Rewrite the listing below in full, including the heading text and the lines that introduce each person, and multiply every keypoint value (the x and y pixel coordinates and the depth) by 2.55, rounding each result to the nearest whole number with halves rounded up. Leave the box coordinates and all other numbers unchanged.
===== RECORD EXTRACTS
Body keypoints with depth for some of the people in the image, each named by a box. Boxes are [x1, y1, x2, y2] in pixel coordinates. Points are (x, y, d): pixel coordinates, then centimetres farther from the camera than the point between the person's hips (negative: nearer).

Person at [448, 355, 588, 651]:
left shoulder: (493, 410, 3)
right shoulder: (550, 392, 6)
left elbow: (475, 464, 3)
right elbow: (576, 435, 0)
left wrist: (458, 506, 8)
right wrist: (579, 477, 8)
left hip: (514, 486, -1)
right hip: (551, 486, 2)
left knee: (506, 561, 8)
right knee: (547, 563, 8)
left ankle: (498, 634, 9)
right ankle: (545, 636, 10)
==========
- **RESPONSE AREA**
Body keypoints with depth for some of the people in the image, each named by a box. Boxes are [x1, y1, x2, y2] in pixel coordinates. Points are (x, y, d): pixel coordinates, then centimetres farther from the camera than the point between the person's hips (negative: nearer).

Person at [448, 355, 588, 651]:
left shoulder: (1257, 1046, 8)
right shoulder: (1403, 1000, 15)
left elbow: (1211, 1183, 8)
right elbow: (1469, 1109, 0)
left wrist: (1168, 1290, 20)
right wrist: (1476, 1216, 20)
left hip: (1311, 1239, -3)
right hip: (1405, 1239, 5)
left knee: (1290, 1431, 20)
right knee: (1395, 1436, 20)
left ankle: (1270, 1617, 23)
right ankle: (1390, 1622, 26)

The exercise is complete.